WASHINGTON — Jim Anderson, a Reston, Virginia, native, dug through some boxes in his basement and found the old yearbook photo of his 1986 South Lakes High School cross country team. A moment captured nearly 30 years ago to the day.
There he is — top row, third from the left, in his blue running uniform.
“It was wonderful,” he said, “running in rainstorms through muddy areas. We would be running on a very hot day, 100 degrees — I’m sure our coach would be mad if he knew about this — but we would rip off our shirts and shoes and hop in the local lake and swim around to cool down. Best memories from high school.”
But this story isn’t all about Jim. It’s also about his friend David Williams — middle row, second from the left, gray shorts.
“He was kind of a goof-off at times, but when it came to academics, he was dead serious,” Anderson said.
“After graduation, we kind of lost touch with one another, but he went to VMI [Virginia Military Institute] and had a very successful career in the Navy. A lieutenant commander.”

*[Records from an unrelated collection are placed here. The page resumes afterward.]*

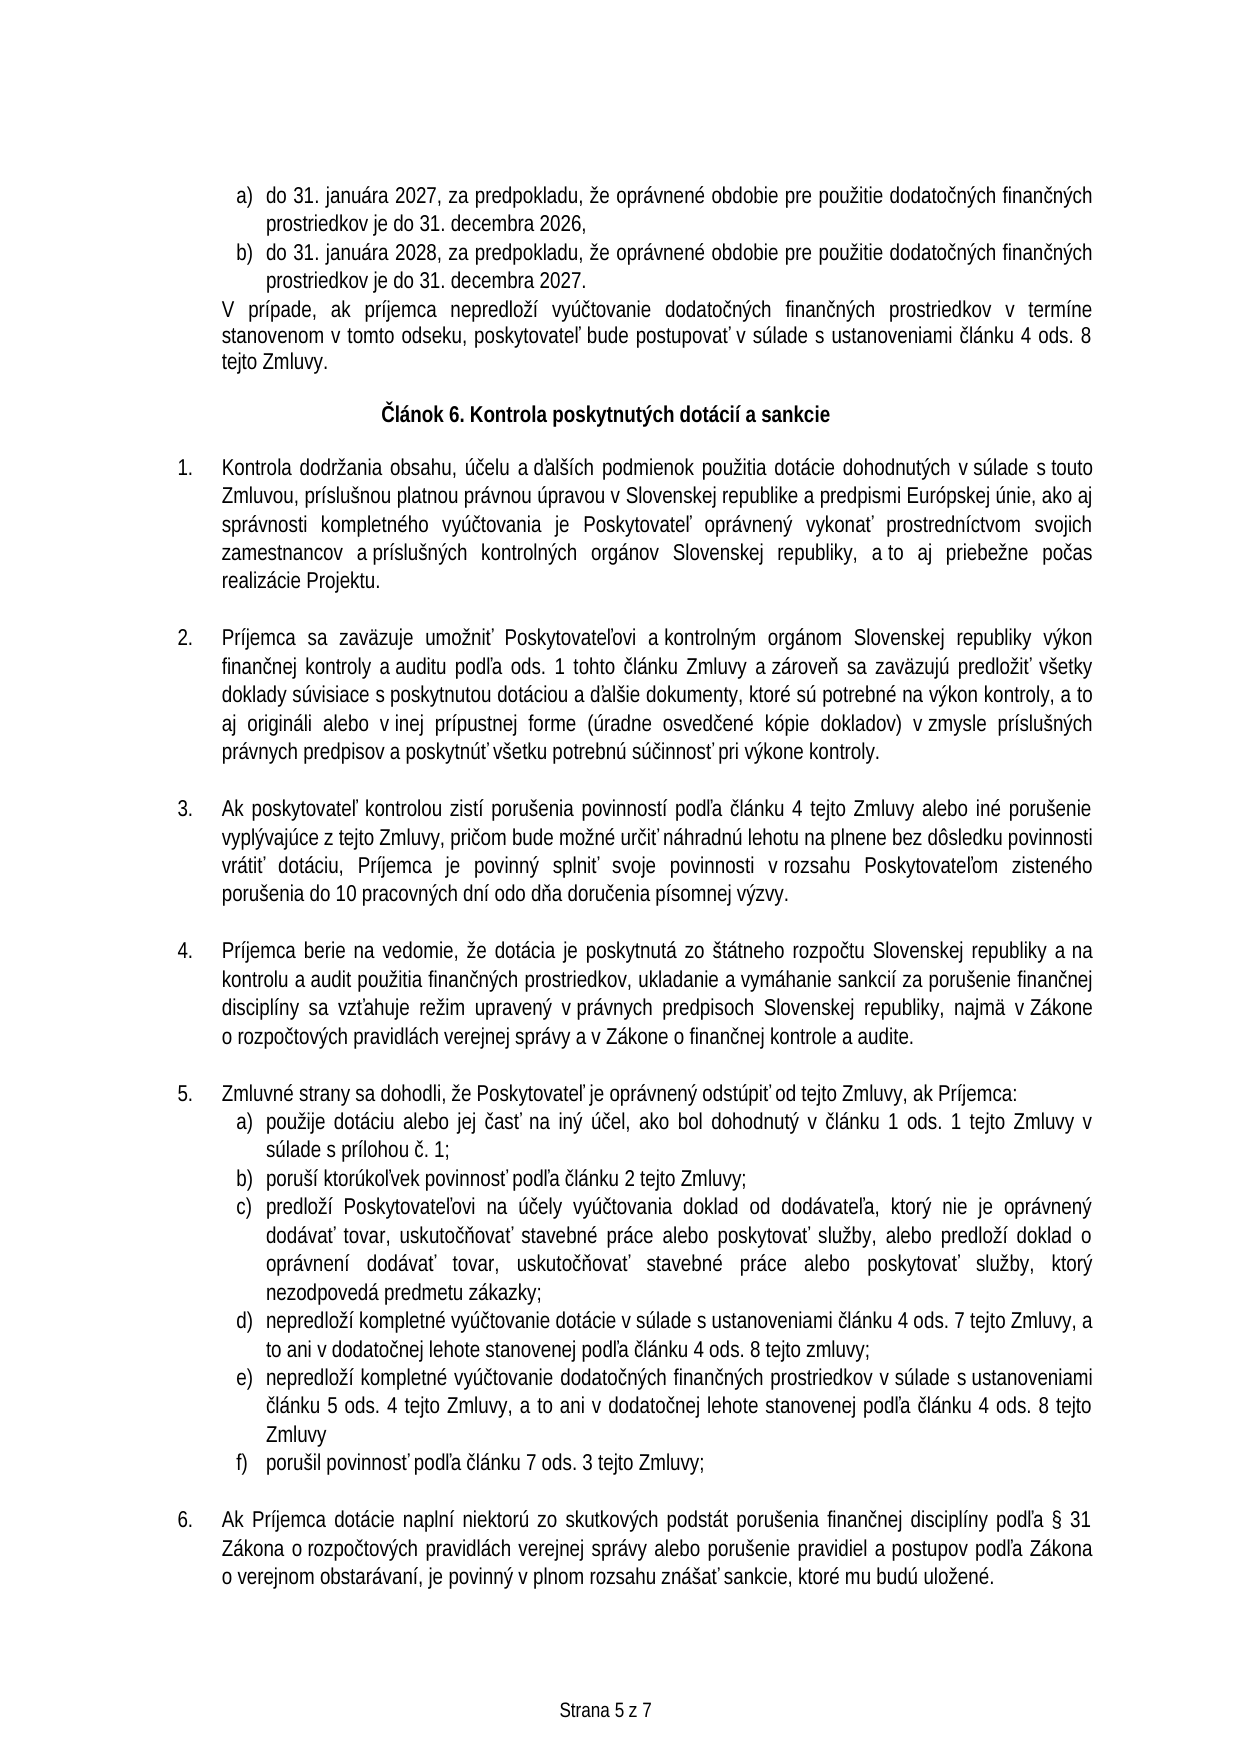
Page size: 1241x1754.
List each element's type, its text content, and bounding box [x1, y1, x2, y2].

list Príjemca sa zaväzuje umožniť Poskytovateľovi a kontrolným orgánom Slovenskej republiky výkon finančnej kontroly a auditu podľa ods. 1 tohto článku Zmluvy a zároveň sa zaväzujú predložiť všetky doklady súvisiace s poskytnutou dotáciou a ďalšie dokumenty, ktoré sú potrebné na výkon kontroly, a to aj origináli alebo v inej prípustnej forme (úradne osvedčené kópie dokladov) v zmysle príslušných právnych predpisov a poskytnúť všetku potrebnú súčinnosť pri výkone kontroly. [177, 624, 1093, 764]
text Článok 6. Kontrola poskytnutých dotácií a sankcie [118, 401, 1093, 427]
list predloží Poskytovateľovi na účely vyúčtovania doklad od dodávateľa, ktorý nie je oprávnený dodávať tovar, uskutočňovať stavebné práce alebo poskytovať služby, alebo predloží doklad o oprávnení dodávať tovar, uskutočňovať stavebné práce alebo poskytovať služby, ktorý nezodpovedá predmetu zákazky; [236, 1193, 1093, 1305]
list poruší ktorúkoľvek povinnosť podľa článku 2 tejto Zmluvy; [236, 1165, 1093, 1191]
list nepredloží kompletné vyúčtovanie dodatočných finančných prostriedkov v súlade s ustanoveniami článku 5 ods. 4 tejto Zmluvy, a to ani v dodatočnej lehote stanovenej podľa článku 4 ods. 8 tejto Zmluvy [236, 1364, 1093, 1447]
text V prípade, ak príjemca nepredloží vyúčtovanie dodatočných finančných prostriedkov v termíne stanovenom v tomto odseku, poskytovateľ bude postupovať v súlade s ustanoveniami článku 4 ods. 8 tejto Zmluvy. [222, 296, 1093, 375]
list použije dotáciu alebo jej časť na iný účel, ako bol dohodnutý v článku 1 ods. 1 tejto Zmluvy v súlade s prílohou č. 1; [236, 1108, 1093, 1163]
list Ak Príjemca dotácie naplní niektorú zo skutkových podstát porušenia finančnej disciplíny podľa § 31 Zákona o rozpočtových pravidlách verejnej správy alebo porušenie pravidiel a postupov podľa Zákona o verejnom obstarávaní, je povinný v plnom rozsahu znášať sankcie, ktoré mu budú uložené. [177, 1506, 1093, 1589]
list porušil povinnosť podľa článku 7 ods. 3 tejto Zmluvy; [236, 1449, 1093, 1476]
list do 31. januára 2027, za predpokladu, že oprávnené obdobie pre použitie dodatočných finančných prostriedkov je do 31. decembra 2026, [236, 182, 1093, 237]
list nepredloží kompletné vyúčtovanie dotácie v súlade s ustanoveniami článku 4 ods. 7 tejto Zmluvy, a to ani v dodatočnej lehote stanovenej podľa článku 4 ods. 8 tejto zmluvy; [236, 1307, 1093, 1362]
list Príjemca berie na vedomie, že dotácia je poskytnutá zo štátneho rozpočtu Slovenskej republiky a na kontrolu a audit použitia finančných prostriedkov, ukladanie a vymáhanie sankcií za porušenie finančnej disciplíny sa vzťahuje režim upravený v právnych predpisoch Slovenskej republiky, najmä v Zákone o rozpočtových pravidlách verejnej správy a v Zákone o finančnej kontrole a audite. [177, 937, 1093, 1049]
list Ak poskytovateľ kontrolou zistí porušenia povinností podľa článku 4 tejto Zmluvy alebo iné porušenie vyplývajúce z tejto Zmluvy, pričom bude možné určiť náhradnú lehotu na plnene bez dôsledku povinnosti vrátiť dotáciu, Príjemca je povinný splniť svoje povinnosti v rozsahu Poskytovateľom zisteného porušenia do 10 pracovných dní odo dňa doručenia písomnej výzvy. [177, 795, 1093, 907]
list do 31. januára 2028, za predpokladu, že oprávnené obdobie pre použitie dodatočných finančných prostriedkov je do 31. decembra 2027. [236, 239, 1093, 293]
list Kontrola dodržania obsahu, účelu a ďalších podmienok použitia dotácie dohodnutých v súlade s touto Zmluvou, príslušnou platnou právnou úpravou v Slovenskej republike a predpismi Európskej únie, ako aj správnosti kompletného vyúčtovania je Poskytovateľ oprávnený vykonať prostredníctvom svojich zamestnancov a príslušných kontrolných orgánov Slovenskej republiky, a to aj priebežne počas realizácie Projektu. [177, 454, 1093, 594]
list Zmluvné strany sa dohodli, že Poskytovateľ je oprávnený odstúpiť od tejto Zmluvy, ak Príjemca: [177, 1079, 1093, 1106]
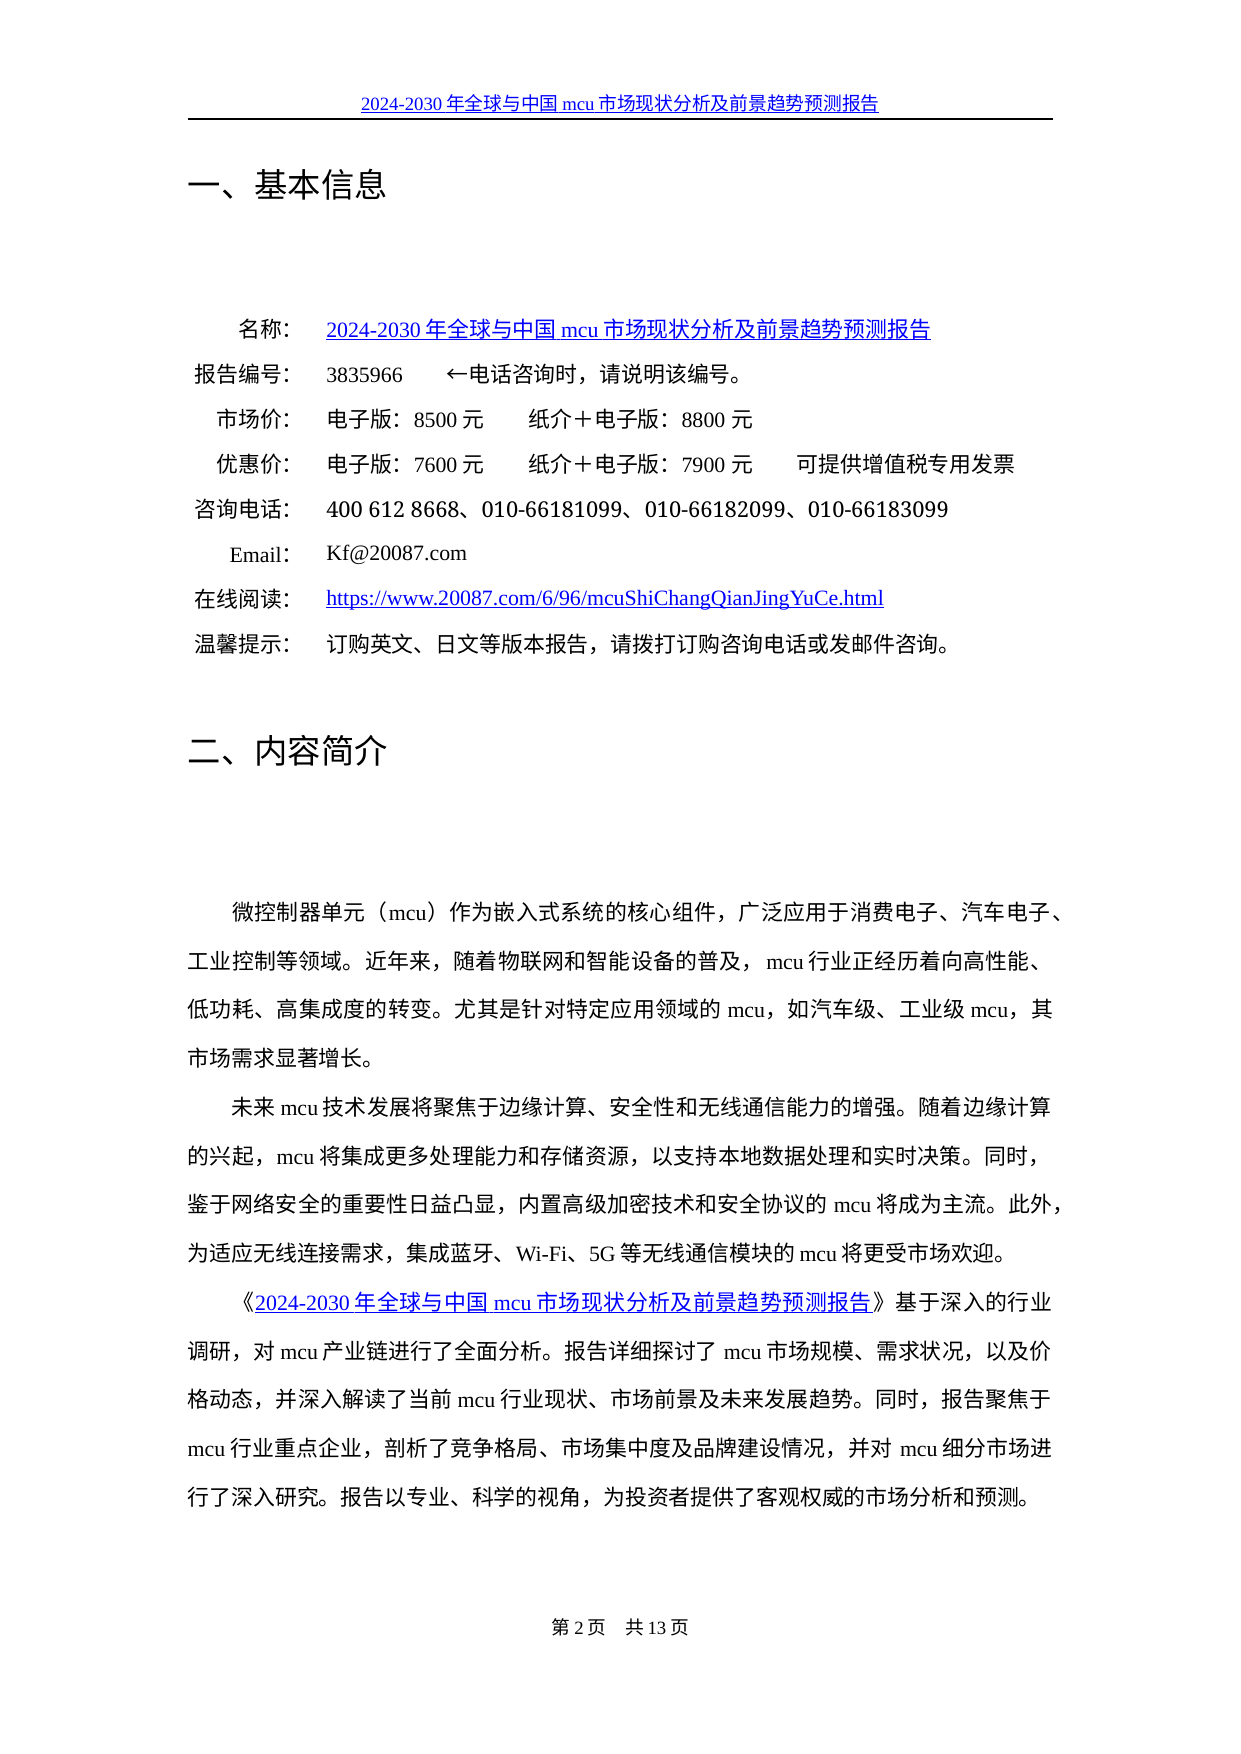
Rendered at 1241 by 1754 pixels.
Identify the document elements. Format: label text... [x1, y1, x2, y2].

Anderson found his own success. In the 1990s, he attended graduate school and built a career in environmental consulting. He married and started raising a family.
“I just got busy, like so many people. It was after 9/11 that I decided I was going to change,” he said.
That day, Lt. Commander David Williams was killed at the Pentagon.
“His wife was on one of the local television news stations, and I just remember her saying that her husband was missing. When she said his name, it was like a lightning bolt hit you. You had this horrible sinking feeling,” he said.
So, in Williams’ honor, Anderson returned to the activity they shared together decades before.
“I decided in 2004 to start doing the Marine Corps Marathon. I even remember talking to Dave about that when we were in cross country back in the ‘80s,” he said.
This year’s Marine Corps Marathon will be his 12th. The event is scheduled for Oct. 30.
“As we go through the final miles in the marathon, you go right past Arlington National Cemetery. You can see right where he died in the Pentagon and where he is buried,” he said.
“I want to support our armed services. I’m very honored by the hard work and sacrifices that so many families are doing for our country.”
Every time he finishes the People’s Marathon and the medal is placed around his neck, he thanks the Marines for their service.
“I’m just Jim Anderson, but I think I represent the story of a lot of people who are doing it for a lot of personal reasons.”